#### [ATIVIDADE A]
De acordo com o texto sobre a República Romana, qual território essa república abrange?
#### [ATIVIDADE B]
Prossiga o texto sobre a proclamação da República Romana a partir da última frase apresentada.

O povo romano é reintegrado aos seus direitos de soberania ao proclamar sua independência, apropriar-se do governo da antiga Roma, e constituir a República Romana. O general-em-chefe do exército francês na Itália declara, em nome da República Francesa, que reconhece a República Romana independente, e que a mesma está sob a proteção especial do exército francês. O general-em-chefe também reconhece, em nome da República Francesa, o governo provisório eleito pelo povo soberano. Toda autoridade temporal que emana do Papa é, consequentemente, suprimida, e não mais exerce qualquer função… A República Romana, reconhecida pela República Francesa, abrange todo o território que permaneceu sob a autoridade temporal do Papa, após o Tratado de Campo-Formio. (4)

#### [DADOS FORNECIDOS]
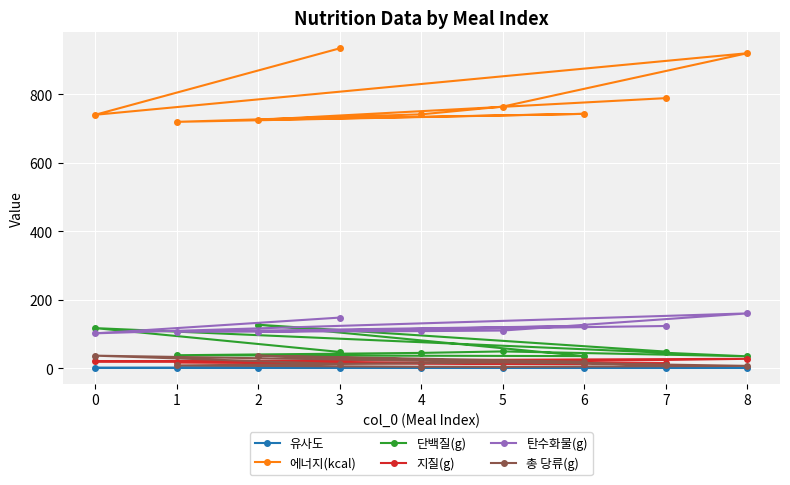

How many data points in 탄수화물(g) are above 109?

5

#### [RESPOSTA DO EXERCÍCIO A]
Todo o território que permaneceu sob a autoridade temporal do Papa após o Tratado de Campo-Formio.

#### [RESPOSTA DO EXERCÍCIO B]
A Declaração do Fim da antiga Autoridade Papal, emitida por Berthier, com o original em francês à esquerda e a transcrição em italiano à direita.

Vendo-se obrigado a abandonar Roma em 20 de fevereiro, Pio VI partiu para o exílio, morrendo um ano depois na cidade francesa de Valence, em 19 de março de 1799. Ao ser informado de sua morte, Napoleão escreveu: “Morre o papa. A velha máquina da Igreja desmorona-se por si mesma”. (5)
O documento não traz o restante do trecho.